The thing is, unlike in the distribution segment where content owners and audiences will continue to converge on the largest platform, all of the content plays retain a shot at glory because of the need for premium content. Provided you can grow your catalog, audience and brand over time, eventually you can build a business that becomes a going concern.
Maybe that is why I was drawn to content; I feel more in control of my destiny, even if it means a hamster-in-the-wheel existence at times.
Content Will Prevail in the Long Run, But Most Content Owners are Screwed in the Short Term
The issue is, how long can content owners hold out? It is becoming obvious that a lot of the money allocated to online video is actually spent on in-banner video ads. In that kind of push dynamics, the content itself is irrelevant.
The content itself matters most with real click-to-play pull environments. Most of the in-stream (true pre-roll) inventory comes on YouTube; as long as that tendency continues, the challenges content owners face in monetizing their inventory will remain, especially as long as YouTube doesn't come on board and play along with the rest of the industry, which is their right to do.

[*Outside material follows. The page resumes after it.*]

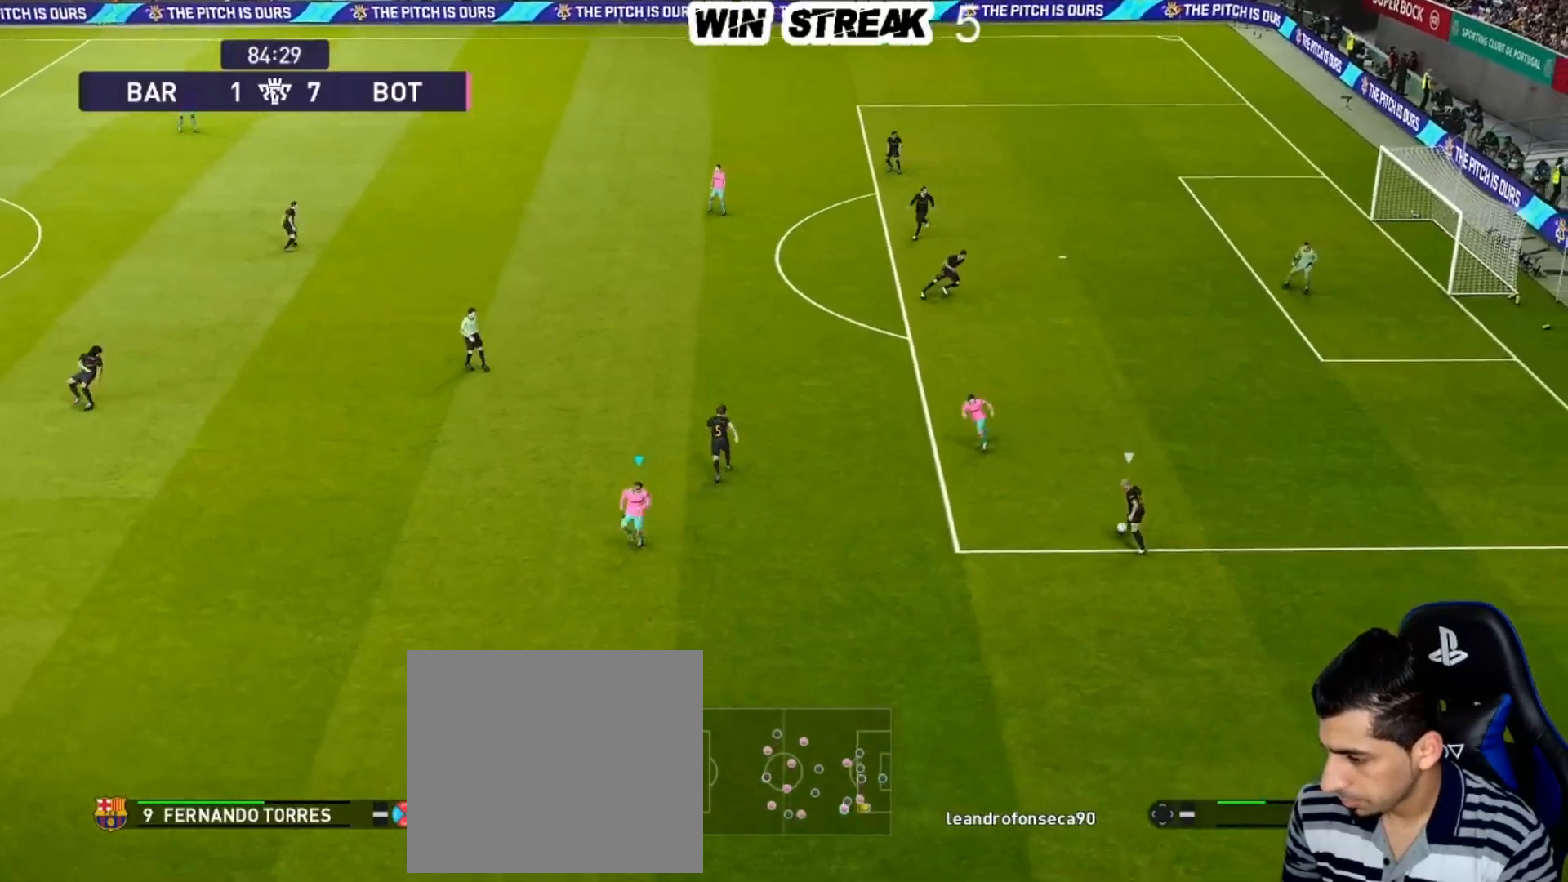
{"buttons": ["SQUARE", "R1", "R2"], "left_stick": "up", "right_stick": "center", "events": [[133, "left_stick", "up"], [233, "R1", "down"], [333, "R2", "down"]]}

Nothing Will Change in the Short Term
eMarketer's Geoff Ramsey argues that marketers "need to be in the content business," but while many prefer the "certainty/surety" of knowing where ads are placed, the reality is that many ad agencies will opt for the savings associated with turning a blind eye and relying on ad networks' exchanges, according to Vipin Mayar.
As a result, in the short term, content owners will face their share of challenges. But over time, differentiation will come not solely through premium content but what that content actually is.
The question remains: Who will remain standing when the music stops?